Perspectives on Progress: Meyers-Martin says police reform, societal ‘attitude’ change needed to advance racial equity
State Rep. Debbie Meyers-Martin, D-Olympia Fields, is today's guest on "Perspectives on Progress," a special edition of Capitol News Illinois' CapitolCast podcast. Episodes will be published periodically in the coming days. (Credit: Capitol News Illinois)
‘Disrespect,’ ‘violence’ result when rights under law are not recognized, she says
By REBECCA ANZEL
Capitol News Illinois
SPRINGFIELD — Rep. Debbie Meyers-Martin said her summer plans include identifying police reforms that will reduce officers’ use of force.
It is “fortunate,” the Olympia Fields Democrat said, that someone recorded a white Minneapolis police officer killing George Floyd, an unarmed black man, on May 25.
“But who knows how many times this occurs on a daily basis and there’s no camera and no one knows that it happened,” she added.
Improvements in policing could come from “serious” training changes, such as adding diversity, ethnic sensitivity and civil rights classes to officers’ education, including a layer of community oversight and amending the body camera laws, Meyers-Martin said.
The key is to determine which policies can be “tweaked,” which ones can be changed and where a new law is needed “so that we don’t find this happening over and over and over again,” the representative said.
Meyers-Martin, who represents Chicago’s south suburbs, spoke with Capitol News Illinois for the “Perspectives on Progress” podcast series, a collection of conversations on race in Illinois and the U.S.
Society must alter its “attitude” and outlook about race, she said — that is one of the “biggest changes” necessary.
“The premise of fairness and equity and racial justice, those are not real. No one is doing you a favor by being fair or being equitable,” the representative said. “It’s our right, as a culture and as an ethnicity and a race of people, to be treated that way.”
“Disrespect and certainly violence” erupt from people who do not hold that as a basic tenet, she added.
Meyers-Martin said watching the demonstrations held throughout the U.S. and in several other countries in response to Floyd’s death “feels good,” because the public outcry is evidence people view systemic racism as “a wrong that needs to be corrected.”
But, she said, she hopes protests and any reforms that come in their wake are meaningful, not “just a temporary Band-Aid to something very tragic.”
The representative also urged residents to treat racial inequities as a “continuous fight” that requires “continuous involvement and engagement.” In addition to criminal justice and police reforms, it is important to “rebuild and recover our communities.”
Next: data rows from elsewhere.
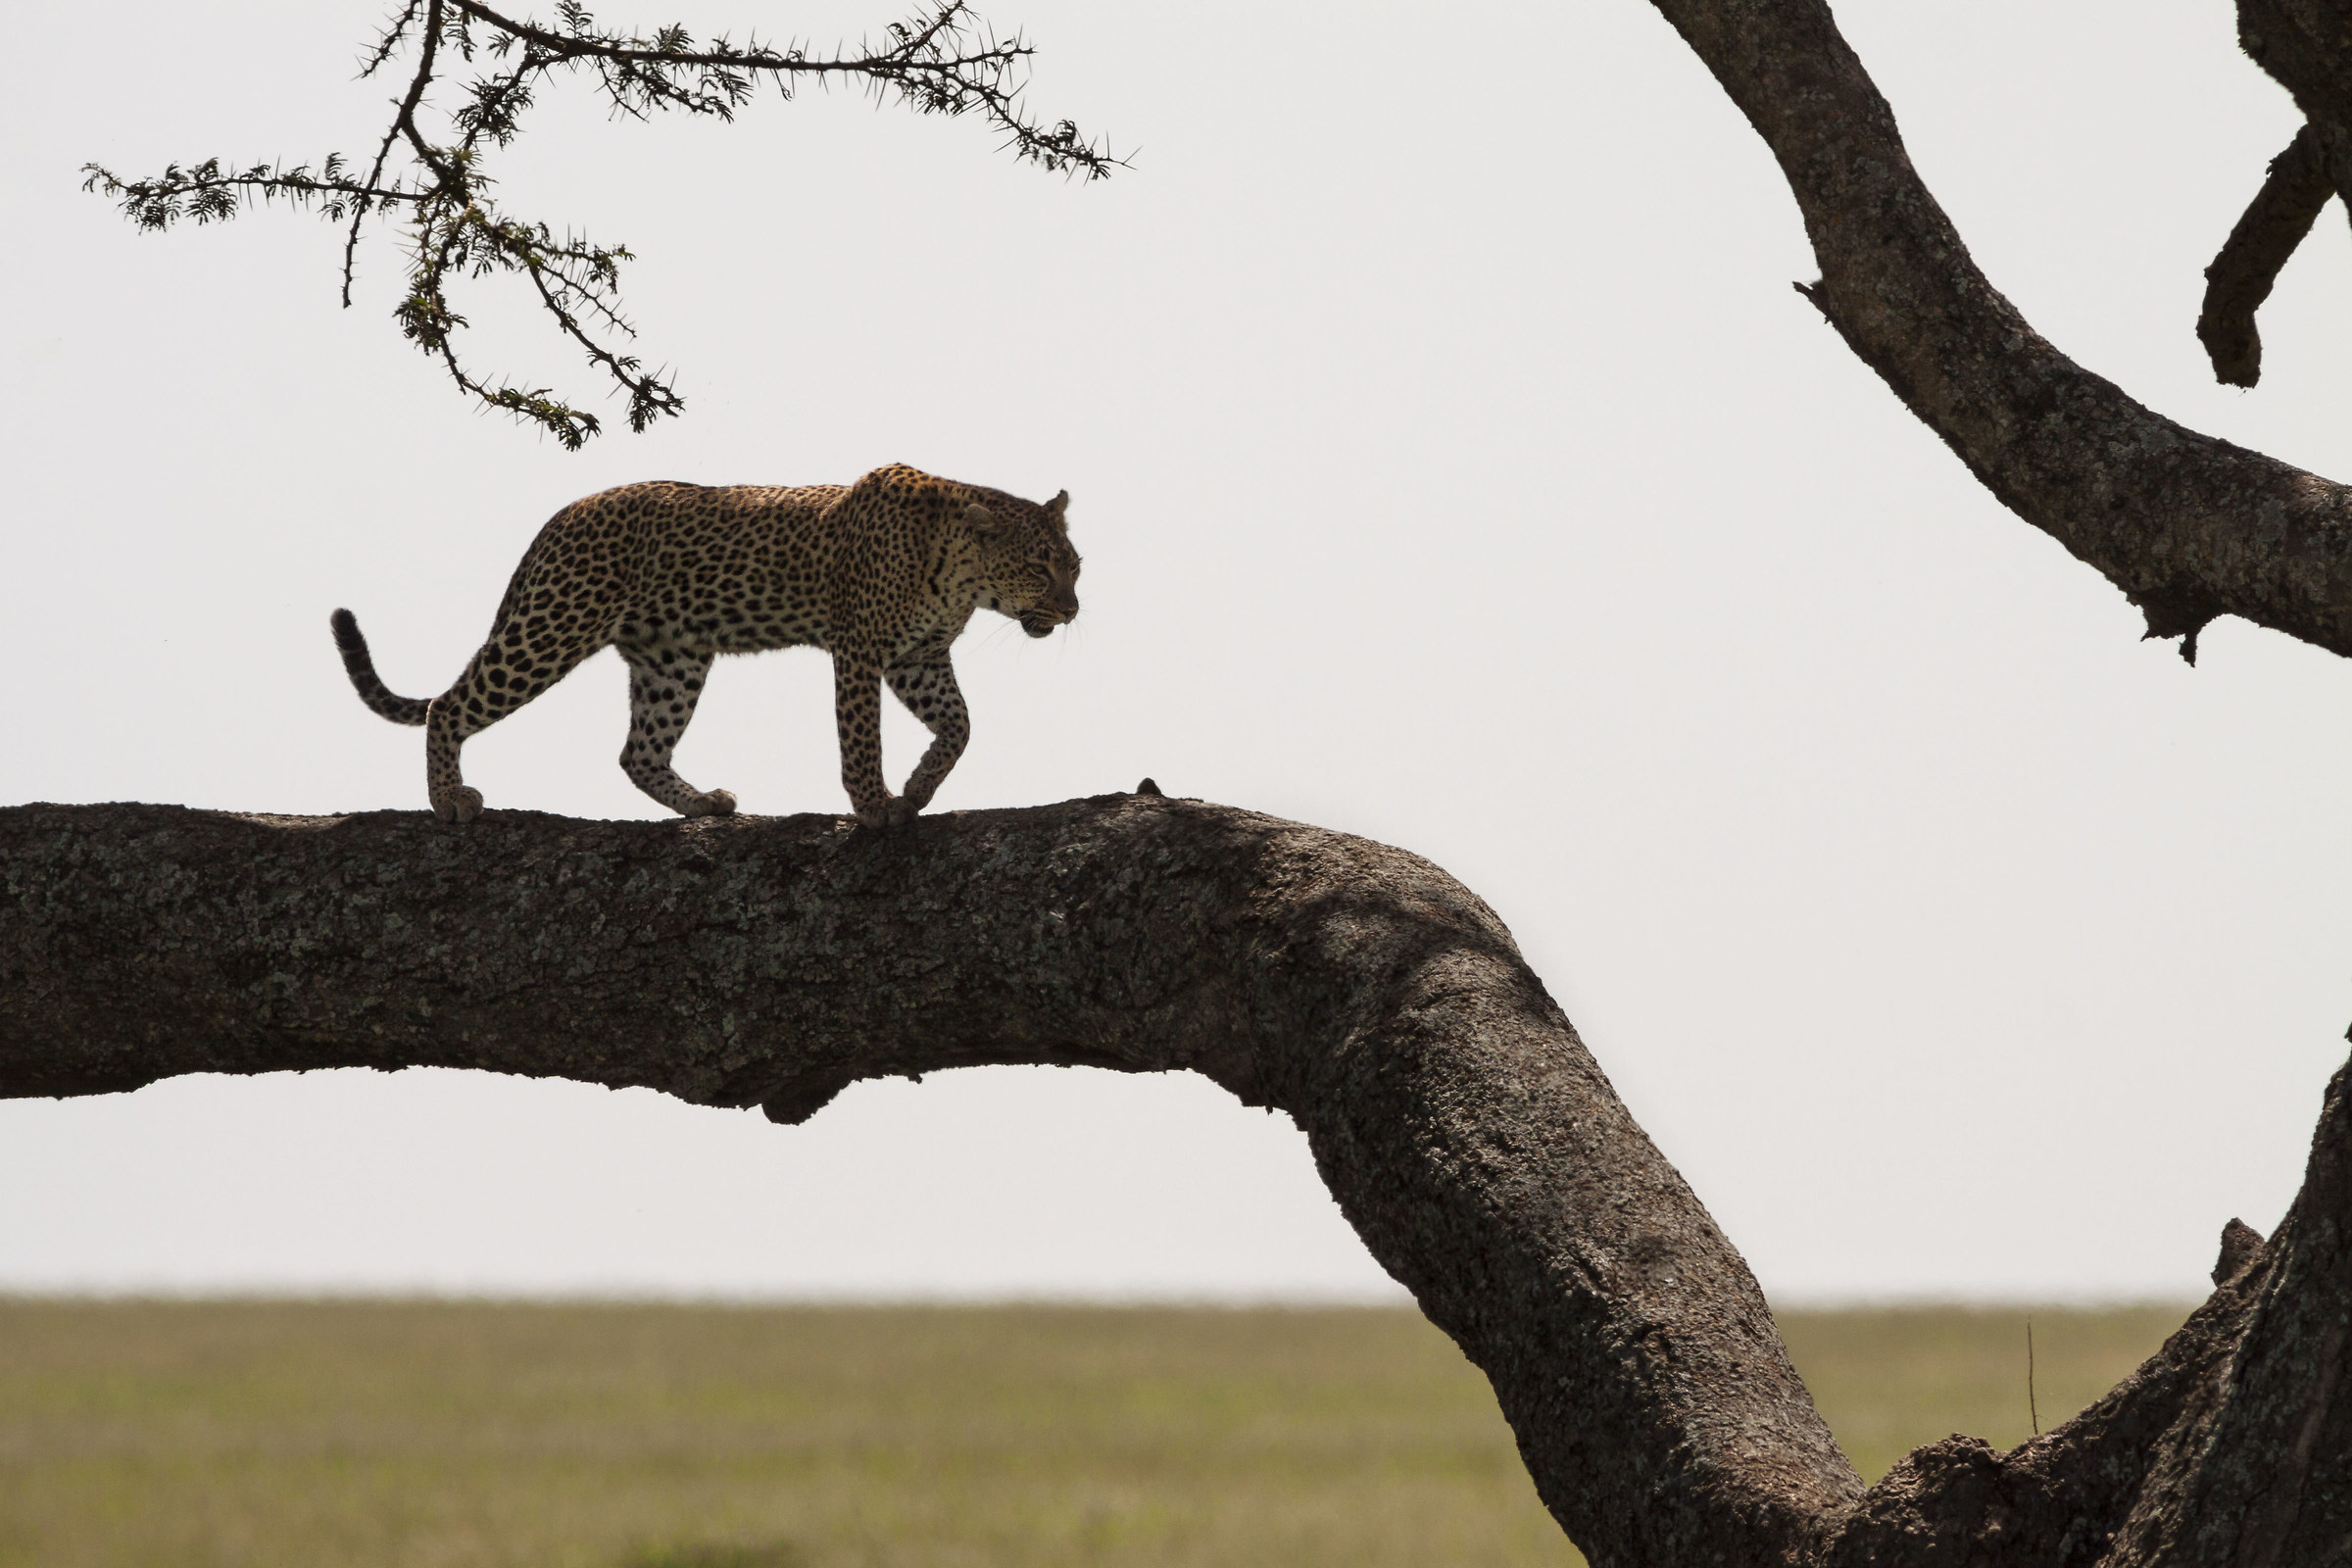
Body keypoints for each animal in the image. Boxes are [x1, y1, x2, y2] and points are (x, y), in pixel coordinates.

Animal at [329, 463, 1080, 828]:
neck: (961, 577)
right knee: (449, 705)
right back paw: (448, 801)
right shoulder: (862, 651)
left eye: (1075, 565)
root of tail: (560, 518)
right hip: (553, 624)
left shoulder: (918, 659)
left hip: (672, 660)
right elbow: (861, 739)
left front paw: (921, 785)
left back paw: (703, 807)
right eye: (1039, 567)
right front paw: (874, 808)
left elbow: (960, 726)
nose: (1073, 610)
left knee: (638, 751)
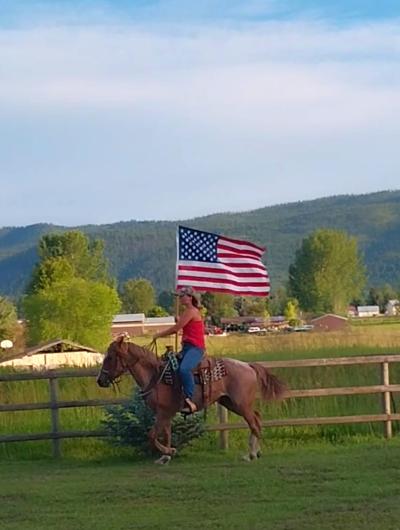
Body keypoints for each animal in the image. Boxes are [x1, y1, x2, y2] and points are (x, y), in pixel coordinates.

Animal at [96, 334, 284, 462]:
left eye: (110, 357)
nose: (100, 380)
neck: (155, 376)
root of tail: (248, 366)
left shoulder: (163, 413)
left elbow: (151, 435)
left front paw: (169, 452)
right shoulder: (165, 413)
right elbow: (166, 434)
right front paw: (166, 456)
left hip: (241, 404)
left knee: (254, 423)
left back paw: (250, 454)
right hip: (230, 403)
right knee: (257, 419)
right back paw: (256, 452)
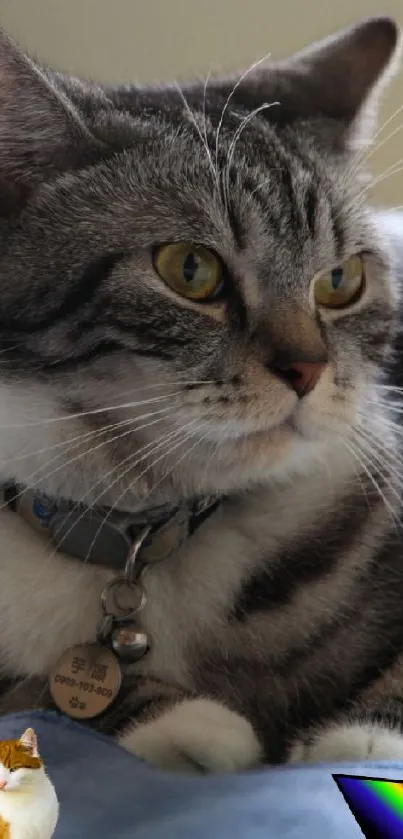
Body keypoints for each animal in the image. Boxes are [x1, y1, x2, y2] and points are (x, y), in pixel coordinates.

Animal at [0, 14, 403, 776]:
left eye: (340, 281)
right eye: (190, 269)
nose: (306, 369)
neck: (147, 535)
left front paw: (365, 737)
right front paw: (184, 723)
“I mean, there’s a lot of ways that I think that we can be effective going forward in addressing some of the ills that we have witnessed over recent years, so I’m excited to begin to roll up our sleeves and begin to address some of those issues,” Meyers-Martin said. “And I’m hoping that we will get universal buy-in to doing that and maybe, you know, what we have seen in terms of the protests and the seemingly interest in making real change will help us do that.”
The news media has a role to play in societal improvements, she added. Reporters should “focus on positive aspects of a story” as well as negative ones.
But to make any lasting change, people must work together, the representative said.
“I would just encourage people to be open-minded, and to really know that the future now is in everyone’s hands,” Meyers-Martin said. “I mean, we’re almost starting from scratch, and so the future can be anything that we want it to be. But we’ve got to work together.”